Now everyone's financial awareness has increased. Compared to the older generation, they like to keep their money in the bank. Now this generation is more willing to try new financial products. But now that there are so many financial products, how can you choose the product that suits you? Today, I would like to introduce to you the six things that should be paid attention to when purchasing wealth management products.

The first: whether the issuing unit is compliant
When we buy wealth management products, the first thing we need to pay attention to is whether the platform that issued this wealth management product is compliant. Banks, securities companies, investment firms and some formal Internet platforms are all reliable methods. Taking the wealth management products sold by banks as an example, in addition to selling some self-operated products, banks will also help other institutions to sell on behalf of other institutions. Relatively speaking, self-operated products are safer than consignment products, because the self-operated product bank needs to be responsible, while the consignment product, the bank is only responsible for sales, and nothing else is responsible. Like Alipay, which we often use now, there are many wealth management products on it, but it should be noted that Alipay is only a "consignment" platform, and the products are issued by other companies. Although Alipay will conduct audits, everyone should still keep their eyes open when purchasing. Therefore, when purchasing wealth management products such as bank wealth management products, we must pay attention to carefully reading the product manual, see who the issuer is, and try to choose some products issued by well-known institutions.

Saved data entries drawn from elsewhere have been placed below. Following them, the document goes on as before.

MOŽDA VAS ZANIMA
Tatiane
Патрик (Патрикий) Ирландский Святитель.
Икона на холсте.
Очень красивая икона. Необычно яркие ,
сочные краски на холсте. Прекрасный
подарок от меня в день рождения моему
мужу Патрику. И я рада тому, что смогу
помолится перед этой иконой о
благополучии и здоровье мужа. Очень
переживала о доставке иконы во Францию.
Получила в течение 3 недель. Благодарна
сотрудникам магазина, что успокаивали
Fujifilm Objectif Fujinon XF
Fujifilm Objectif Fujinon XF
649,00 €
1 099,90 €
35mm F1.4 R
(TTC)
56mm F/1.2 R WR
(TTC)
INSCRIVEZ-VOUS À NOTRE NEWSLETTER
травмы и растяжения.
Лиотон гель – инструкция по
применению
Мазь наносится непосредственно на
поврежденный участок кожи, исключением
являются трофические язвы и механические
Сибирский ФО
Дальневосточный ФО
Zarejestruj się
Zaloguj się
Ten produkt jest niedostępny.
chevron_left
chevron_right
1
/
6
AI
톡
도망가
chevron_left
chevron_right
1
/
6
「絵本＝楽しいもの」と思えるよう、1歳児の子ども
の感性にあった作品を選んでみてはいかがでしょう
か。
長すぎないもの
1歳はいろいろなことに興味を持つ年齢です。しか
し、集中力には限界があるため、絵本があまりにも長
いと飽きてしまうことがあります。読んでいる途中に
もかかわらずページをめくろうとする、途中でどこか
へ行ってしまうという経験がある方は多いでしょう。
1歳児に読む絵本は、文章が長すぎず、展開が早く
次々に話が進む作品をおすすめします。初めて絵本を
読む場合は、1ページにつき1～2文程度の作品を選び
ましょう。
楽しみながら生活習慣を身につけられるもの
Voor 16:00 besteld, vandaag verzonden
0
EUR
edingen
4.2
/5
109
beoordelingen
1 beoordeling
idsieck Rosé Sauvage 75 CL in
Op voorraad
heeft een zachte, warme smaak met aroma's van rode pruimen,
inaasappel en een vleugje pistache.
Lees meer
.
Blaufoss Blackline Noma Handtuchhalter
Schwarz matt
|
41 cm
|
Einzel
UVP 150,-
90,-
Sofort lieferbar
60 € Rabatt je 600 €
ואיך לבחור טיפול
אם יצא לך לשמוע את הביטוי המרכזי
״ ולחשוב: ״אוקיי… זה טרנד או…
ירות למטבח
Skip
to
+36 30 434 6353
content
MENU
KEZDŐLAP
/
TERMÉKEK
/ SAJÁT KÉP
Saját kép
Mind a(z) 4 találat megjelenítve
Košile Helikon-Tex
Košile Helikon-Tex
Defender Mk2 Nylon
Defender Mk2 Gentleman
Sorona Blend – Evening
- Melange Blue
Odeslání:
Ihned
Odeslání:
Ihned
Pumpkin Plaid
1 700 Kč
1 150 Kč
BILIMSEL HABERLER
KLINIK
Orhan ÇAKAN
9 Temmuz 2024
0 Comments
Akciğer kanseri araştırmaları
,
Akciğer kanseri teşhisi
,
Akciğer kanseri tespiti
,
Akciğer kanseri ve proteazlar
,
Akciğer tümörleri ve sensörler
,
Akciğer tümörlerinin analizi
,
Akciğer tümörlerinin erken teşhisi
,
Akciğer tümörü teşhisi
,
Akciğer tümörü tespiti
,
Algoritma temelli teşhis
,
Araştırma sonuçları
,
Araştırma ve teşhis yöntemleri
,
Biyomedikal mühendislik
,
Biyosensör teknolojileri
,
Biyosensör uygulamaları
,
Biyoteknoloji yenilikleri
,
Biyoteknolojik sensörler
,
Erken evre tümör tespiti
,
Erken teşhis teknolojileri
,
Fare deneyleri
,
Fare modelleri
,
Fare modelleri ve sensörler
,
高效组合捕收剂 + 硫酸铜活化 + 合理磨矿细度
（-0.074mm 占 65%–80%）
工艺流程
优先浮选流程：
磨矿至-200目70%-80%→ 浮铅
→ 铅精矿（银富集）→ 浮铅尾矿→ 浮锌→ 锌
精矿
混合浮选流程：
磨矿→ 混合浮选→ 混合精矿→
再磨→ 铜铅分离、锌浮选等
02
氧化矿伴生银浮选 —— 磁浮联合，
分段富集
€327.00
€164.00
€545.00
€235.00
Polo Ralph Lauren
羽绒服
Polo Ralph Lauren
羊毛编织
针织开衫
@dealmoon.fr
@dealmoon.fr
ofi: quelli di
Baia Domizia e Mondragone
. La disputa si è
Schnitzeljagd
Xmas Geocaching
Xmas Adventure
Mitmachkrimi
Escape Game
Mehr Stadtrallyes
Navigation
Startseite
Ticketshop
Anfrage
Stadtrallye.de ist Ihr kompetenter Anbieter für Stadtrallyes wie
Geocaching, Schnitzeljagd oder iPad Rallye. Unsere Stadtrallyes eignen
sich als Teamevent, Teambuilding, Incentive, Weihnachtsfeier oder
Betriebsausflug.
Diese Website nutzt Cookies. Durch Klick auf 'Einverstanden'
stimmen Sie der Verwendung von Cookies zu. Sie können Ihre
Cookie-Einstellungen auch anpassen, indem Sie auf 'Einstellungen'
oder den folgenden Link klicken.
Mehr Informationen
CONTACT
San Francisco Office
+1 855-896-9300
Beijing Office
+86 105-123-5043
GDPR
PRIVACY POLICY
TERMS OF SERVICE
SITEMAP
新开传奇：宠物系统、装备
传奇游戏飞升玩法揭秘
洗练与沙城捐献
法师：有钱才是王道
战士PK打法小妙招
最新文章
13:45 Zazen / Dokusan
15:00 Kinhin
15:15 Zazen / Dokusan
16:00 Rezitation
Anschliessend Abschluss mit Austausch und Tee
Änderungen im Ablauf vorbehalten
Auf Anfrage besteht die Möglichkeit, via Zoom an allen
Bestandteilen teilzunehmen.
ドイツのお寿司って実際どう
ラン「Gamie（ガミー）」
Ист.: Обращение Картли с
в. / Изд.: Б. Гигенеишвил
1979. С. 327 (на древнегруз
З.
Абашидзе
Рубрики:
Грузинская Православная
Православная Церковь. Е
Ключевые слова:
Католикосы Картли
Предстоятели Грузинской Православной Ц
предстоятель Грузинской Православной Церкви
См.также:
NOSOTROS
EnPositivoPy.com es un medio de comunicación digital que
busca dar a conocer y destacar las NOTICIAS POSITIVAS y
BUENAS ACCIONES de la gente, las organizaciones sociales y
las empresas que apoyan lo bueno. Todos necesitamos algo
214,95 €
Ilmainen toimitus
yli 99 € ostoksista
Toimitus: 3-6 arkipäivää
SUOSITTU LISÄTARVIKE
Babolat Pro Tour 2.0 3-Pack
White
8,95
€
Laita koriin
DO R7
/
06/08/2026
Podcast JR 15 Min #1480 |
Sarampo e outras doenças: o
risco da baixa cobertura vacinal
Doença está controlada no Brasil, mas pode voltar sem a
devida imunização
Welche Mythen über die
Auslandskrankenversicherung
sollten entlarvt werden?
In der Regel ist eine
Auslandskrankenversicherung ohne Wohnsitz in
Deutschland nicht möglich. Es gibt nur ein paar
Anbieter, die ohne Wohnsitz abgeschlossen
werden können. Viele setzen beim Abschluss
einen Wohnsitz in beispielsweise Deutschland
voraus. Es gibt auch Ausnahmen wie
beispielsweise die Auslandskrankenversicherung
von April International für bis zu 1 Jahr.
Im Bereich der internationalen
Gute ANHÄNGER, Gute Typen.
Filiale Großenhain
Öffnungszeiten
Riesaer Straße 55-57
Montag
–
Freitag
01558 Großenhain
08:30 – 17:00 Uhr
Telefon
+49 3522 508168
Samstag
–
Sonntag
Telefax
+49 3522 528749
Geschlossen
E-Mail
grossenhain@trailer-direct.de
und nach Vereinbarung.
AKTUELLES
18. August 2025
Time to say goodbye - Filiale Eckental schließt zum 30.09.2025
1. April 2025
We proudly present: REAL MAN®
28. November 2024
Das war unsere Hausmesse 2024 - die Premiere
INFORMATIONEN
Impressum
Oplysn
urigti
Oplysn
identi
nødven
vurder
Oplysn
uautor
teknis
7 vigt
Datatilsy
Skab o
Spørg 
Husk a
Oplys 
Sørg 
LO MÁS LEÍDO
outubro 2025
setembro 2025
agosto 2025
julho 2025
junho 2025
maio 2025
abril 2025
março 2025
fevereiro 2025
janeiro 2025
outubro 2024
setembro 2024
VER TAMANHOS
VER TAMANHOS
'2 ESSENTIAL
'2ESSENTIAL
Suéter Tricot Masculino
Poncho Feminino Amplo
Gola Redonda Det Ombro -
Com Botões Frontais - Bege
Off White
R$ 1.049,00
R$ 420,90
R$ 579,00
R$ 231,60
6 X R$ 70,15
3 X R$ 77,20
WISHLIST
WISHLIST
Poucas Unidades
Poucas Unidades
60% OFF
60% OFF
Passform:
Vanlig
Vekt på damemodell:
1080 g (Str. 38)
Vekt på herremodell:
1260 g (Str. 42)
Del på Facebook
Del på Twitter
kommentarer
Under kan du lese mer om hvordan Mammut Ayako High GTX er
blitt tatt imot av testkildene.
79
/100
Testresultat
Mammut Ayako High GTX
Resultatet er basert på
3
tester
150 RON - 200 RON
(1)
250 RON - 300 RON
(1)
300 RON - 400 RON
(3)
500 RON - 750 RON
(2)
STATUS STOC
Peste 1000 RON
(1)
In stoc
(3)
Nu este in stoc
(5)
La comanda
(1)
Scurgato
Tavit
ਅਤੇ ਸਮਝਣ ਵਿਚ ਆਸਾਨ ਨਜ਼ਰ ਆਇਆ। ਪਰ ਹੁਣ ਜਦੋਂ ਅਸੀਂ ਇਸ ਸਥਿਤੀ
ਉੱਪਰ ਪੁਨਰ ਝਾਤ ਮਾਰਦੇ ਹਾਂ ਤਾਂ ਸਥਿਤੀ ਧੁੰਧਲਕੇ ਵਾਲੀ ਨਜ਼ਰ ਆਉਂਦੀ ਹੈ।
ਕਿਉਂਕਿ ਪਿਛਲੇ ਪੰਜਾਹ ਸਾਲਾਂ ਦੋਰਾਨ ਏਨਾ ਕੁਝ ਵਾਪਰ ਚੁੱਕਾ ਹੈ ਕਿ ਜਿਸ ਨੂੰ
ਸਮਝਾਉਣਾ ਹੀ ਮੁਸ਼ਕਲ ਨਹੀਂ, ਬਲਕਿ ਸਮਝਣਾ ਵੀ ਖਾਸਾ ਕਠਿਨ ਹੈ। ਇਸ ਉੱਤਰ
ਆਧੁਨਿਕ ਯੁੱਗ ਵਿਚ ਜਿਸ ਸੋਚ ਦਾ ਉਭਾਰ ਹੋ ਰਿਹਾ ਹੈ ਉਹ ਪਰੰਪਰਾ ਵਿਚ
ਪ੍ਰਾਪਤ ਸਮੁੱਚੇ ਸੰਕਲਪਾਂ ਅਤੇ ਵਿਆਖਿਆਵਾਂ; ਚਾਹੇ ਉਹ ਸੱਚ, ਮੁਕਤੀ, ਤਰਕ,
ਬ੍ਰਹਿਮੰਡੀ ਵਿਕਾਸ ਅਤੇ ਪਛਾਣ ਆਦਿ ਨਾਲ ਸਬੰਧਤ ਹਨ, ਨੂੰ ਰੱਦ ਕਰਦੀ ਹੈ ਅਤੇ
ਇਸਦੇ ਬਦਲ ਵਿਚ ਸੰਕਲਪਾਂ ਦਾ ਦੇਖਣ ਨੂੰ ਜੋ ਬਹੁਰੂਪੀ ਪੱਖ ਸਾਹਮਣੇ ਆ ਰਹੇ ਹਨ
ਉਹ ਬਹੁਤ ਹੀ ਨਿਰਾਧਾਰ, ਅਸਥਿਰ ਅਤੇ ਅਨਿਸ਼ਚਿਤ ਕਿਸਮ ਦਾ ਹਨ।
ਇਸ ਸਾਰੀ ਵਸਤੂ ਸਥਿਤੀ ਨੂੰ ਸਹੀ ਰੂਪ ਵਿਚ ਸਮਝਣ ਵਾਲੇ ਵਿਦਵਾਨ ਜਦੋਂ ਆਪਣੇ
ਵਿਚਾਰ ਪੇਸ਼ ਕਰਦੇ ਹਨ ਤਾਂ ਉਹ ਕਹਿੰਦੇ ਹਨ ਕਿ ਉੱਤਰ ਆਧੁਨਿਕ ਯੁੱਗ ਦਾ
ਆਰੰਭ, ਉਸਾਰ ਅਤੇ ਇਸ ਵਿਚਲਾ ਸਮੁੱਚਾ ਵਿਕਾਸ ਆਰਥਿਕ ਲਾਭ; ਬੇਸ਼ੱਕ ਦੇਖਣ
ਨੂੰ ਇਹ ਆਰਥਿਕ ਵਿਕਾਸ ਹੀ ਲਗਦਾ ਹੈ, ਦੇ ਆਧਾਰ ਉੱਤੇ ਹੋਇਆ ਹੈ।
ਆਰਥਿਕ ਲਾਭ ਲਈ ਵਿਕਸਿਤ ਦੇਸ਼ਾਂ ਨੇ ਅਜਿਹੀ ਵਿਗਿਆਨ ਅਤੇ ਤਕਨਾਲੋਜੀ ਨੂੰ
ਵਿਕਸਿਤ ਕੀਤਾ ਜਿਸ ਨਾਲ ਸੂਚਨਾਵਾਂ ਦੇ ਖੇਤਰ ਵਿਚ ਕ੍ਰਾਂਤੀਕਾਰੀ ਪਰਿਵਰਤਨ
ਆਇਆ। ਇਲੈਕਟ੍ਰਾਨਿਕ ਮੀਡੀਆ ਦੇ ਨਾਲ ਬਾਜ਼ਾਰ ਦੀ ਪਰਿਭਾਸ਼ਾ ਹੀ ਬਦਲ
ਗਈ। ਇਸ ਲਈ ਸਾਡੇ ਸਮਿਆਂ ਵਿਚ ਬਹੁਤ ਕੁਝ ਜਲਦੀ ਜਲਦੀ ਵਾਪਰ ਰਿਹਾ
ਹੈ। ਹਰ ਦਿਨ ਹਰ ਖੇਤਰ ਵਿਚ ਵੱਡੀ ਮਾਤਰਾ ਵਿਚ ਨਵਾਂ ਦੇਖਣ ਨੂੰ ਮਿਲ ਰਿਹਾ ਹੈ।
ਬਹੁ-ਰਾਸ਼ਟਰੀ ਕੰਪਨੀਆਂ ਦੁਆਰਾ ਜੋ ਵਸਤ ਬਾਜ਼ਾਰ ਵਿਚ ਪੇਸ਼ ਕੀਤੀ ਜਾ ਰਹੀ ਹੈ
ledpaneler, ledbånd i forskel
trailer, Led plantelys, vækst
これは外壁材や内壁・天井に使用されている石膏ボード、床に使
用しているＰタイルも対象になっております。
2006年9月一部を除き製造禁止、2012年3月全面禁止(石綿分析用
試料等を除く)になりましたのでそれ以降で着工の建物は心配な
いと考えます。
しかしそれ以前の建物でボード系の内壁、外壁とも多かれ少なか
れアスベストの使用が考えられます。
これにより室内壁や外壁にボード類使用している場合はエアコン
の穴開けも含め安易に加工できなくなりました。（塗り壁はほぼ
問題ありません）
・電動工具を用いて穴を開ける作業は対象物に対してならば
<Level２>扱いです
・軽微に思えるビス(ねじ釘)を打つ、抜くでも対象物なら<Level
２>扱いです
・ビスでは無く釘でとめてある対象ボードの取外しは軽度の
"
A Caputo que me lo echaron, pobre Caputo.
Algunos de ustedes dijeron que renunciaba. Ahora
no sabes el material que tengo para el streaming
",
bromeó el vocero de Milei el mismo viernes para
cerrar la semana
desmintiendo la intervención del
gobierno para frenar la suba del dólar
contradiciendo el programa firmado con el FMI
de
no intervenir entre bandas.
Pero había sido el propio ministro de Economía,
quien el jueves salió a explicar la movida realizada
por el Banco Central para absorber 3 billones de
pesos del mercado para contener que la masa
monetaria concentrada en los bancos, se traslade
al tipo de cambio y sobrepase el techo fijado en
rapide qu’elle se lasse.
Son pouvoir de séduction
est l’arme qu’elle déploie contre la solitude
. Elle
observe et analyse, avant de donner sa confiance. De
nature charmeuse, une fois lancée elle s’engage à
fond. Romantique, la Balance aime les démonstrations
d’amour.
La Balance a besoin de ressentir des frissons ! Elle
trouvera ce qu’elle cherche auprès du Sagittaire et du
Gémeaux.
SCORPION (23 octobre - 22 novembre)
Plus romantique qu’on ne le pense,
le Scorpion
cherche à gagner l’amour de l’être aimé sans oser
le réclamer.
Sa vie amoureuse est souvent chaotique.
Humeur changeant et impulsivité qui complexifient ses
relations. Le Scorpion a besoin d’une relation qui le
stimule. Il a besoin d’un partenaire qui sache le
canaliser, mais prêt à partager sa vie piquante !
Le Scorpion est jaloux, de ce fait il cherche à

The second: product profitability
The fundamental purpose of investment and wealth management is to obtain profits. Yield is also the core competitiveness of various wealth management products. Whether it is to go to the bank to buy, or to buy on an Internet financial platform such as Alipay, each product highlights its own rate of return. However, we should not only look at the rate of return, but also consider other factors. For example, some products have a high rate of return, but the investment time is long or the risk is high, which requires everyone to consider comprehensively according to their own needs.
The third: the safety of the product
All wealth management products have a risk rating, and when we buy wealth management products, we also assess the risk acceptance of individuals. Financial products are divided into five categories according to the risk from low to high, such as prudent, stable, balanced, aggressive and enterprising, generally in the form of R1-R5, or directly marked as "low risk" or "medium and low risk" on the product. You can purchase based on your own risk assessment results. If you are a risk averse person, R2 and R1 are the most appropriate. Some are capital-protected wealth management products, and some are not capital protected, but the risk fluctuations are very small.
Fourth: flexibility of payments
The flexibility of financial products, in simple terms, is whether the funds we invest can be withdrawn at any time when needed. It is inevitable that there will be times in life when money is urgently needed. Nowadays, financial products can be divided into two categories: closed and open. Closed, that is to say, when you invest in this product, you can't get it out without expiration. Open Banking can be redeemed at a specified time, but the situation varies depending on the product. Some products are subject to a redemption fee when redeemed at a specific time. Therefore, when purchasing, it is also necessary to clearly read its subscription and redemption regulations, and subscribe according to the idleness of the funds in hand.
Fifth: The starting purchase amount
The institutional amount refers to the minimum purchase amount of a financial product, below which it cannot be purchased.
Different wealth management products have different minimum purchase amounts. This one is relatively simple. Wealth management products will also clearly mark the minimum purchase amount, and everyone can choose according to their own affordability.
Sixth: allocation of funds
I believe that everyone has heard a saying called "don't put eggs in the same basket", which can be called the "golden sentence" of investment and financial management. Since the risks, benefits and flexibilities of each financial product are different, it is important to "diversify risk" when investing. You can allocate your funds reasonably, such as spending 10% on living expenses, setting aside 30% for emergency funds, and then using 30% for long-term investments and the remaining 30% for short-term investments. Contingency funds can purchase financial products with low risk and high flexibility, which will not hinder the use of them and bring benefits. If the risk tolerance is high, it is also possible to allocate funds between medium and high risk and medium and low risk products according to the risk level to ensure safety and obtain higher returns as much as possible.
Another phrase we often hear is that "investment is risky, and you need to be cautious when entering the market". Before purchasing wealth management products, we need to understand some relevant knowledge. Novice investors can buy some products with lower risk and lower starting prices. Read the product brochure carefully, consider your own needs, and do not blindly invest.